The peculiar feature of the latter is, in fact, that it professes to
tell us what in nature takes the place of the breeder; what it is that
favours the development of one variety into which a species may run,
and checks that of another; and, finally, shows how this natural
selection, as it is termed, may be the physical cause of the production
of species by modification.

That which takes the place of the breeder and selector in nature is
Death. In a most remarkable chapter, 'On the Struggle for Existence',
Mr. Darwin draws attention to the marvellous destruction of life which
is constantly going on in nature. For every species of living thing,
as for man, "Eine Bresche ist ein jeder Tag."--Every species has its
enemies; every species has to compete with others for the necessaries
of existence; the weakest goes to the wall, and death is the penalty
inflicted on all laggards and stragglers. Every variety to which a
species may give rise is either worse or better adapted to surrounding
circumstances than its parent. If worse, it cannot maintain itself
against death, and speedily vanishes again. But if better adapted, it
must, sooner or later, "improve" its progenitor from the face of the
earth, and take its place.

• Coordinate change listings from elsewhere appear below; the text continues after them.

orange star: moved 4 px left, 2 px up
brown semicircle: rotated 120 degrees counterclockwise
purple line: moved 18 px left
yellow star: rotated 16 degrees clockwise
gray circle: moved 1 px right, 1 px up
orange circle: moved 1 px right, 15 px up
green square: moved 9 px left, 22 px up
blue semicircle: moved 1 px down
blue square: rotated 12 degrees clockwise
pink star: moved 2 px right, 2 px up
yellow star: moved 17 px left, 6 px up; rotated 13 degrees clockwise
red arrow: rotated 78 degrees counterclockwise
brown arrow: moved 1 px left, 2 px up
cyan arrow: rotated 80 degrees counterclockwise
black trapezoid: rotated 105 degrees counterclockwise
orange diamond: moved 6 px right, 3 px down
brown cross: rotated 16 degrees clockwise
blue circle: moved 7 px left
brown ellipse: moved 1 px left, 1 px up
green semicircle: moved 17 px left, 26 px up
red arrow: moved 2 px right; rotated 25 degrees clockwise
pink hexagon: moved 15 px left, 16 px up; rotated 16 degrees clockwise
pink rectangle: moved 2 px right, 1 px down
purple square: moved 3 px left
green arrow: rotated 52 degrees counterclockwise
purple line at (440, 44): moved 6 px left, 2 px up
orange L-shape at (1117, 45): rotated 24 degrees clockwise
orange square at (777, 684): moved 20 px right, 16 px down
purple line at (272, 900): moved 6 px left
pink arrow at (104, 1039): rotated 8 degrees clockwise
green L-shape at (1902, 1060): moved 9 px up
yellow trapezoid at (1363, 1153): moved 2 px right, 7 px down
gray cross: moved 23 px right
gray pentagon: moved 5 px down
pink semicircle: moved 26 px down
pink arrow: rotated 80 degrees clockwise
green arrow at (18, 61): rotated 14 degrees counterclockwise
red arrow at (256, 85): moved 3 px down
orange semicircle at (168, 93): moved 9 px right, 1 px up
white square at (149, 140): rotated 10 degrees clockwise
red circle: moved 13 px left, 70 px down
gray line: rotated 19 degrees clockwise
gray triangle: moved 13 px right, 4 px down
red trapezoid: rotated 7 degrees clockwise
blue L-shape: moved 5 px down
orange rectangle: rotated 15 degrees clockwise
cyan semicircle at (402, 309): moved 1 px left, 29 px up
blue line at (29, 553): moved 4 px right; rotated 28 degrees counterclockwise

If circumstances change, the victor will be
similarly supplanted by its own progeny; and thus, by the operation of
natural causes, unlimited modification may in the lapse of long ages
occur.

For an explanation of what I have here called vaguely "surrounding
circumstances," and of why they continually change--for ample proof
that the "struggle for existence" is a very great reality, and
assuredly 'tends' to exert the influence ascribed to it--I must refer to
Mr. Darwin's book. I believe I have stated fairly the position upon
which his whole theory must stand or fall; and it is not my purpose to
anticipate a full review of his work. If it can be proved that the
process of natural selection, operating upon any species, can give rise
to varieties of species so different from one another that none of our
tests will distinguish them from true species, Mr. Darwin's hypothesis
of the origin of species will take its place among the established
theories of science, be its consequences whatever they may. If, on the
other hand, Mr. Darwin has erred, either in fact or in reasoning, his
fellow-workers will soon find out the weak points in his doctrines, and
their extinction by some nearer approximation to the truth will
exemplify his own principle of natural selection.

In either case the question is one to be settled only by the
painstaking, truth-loving investigation of skilled naturalists. It is
the duty of the general public to await the result in patience; and,
above all things, to discourage, as they would any other crimes, the
attempt to enlist the prejudices of the ignorant, or the
uncharitableness of the bigoted, on either side of the controversy.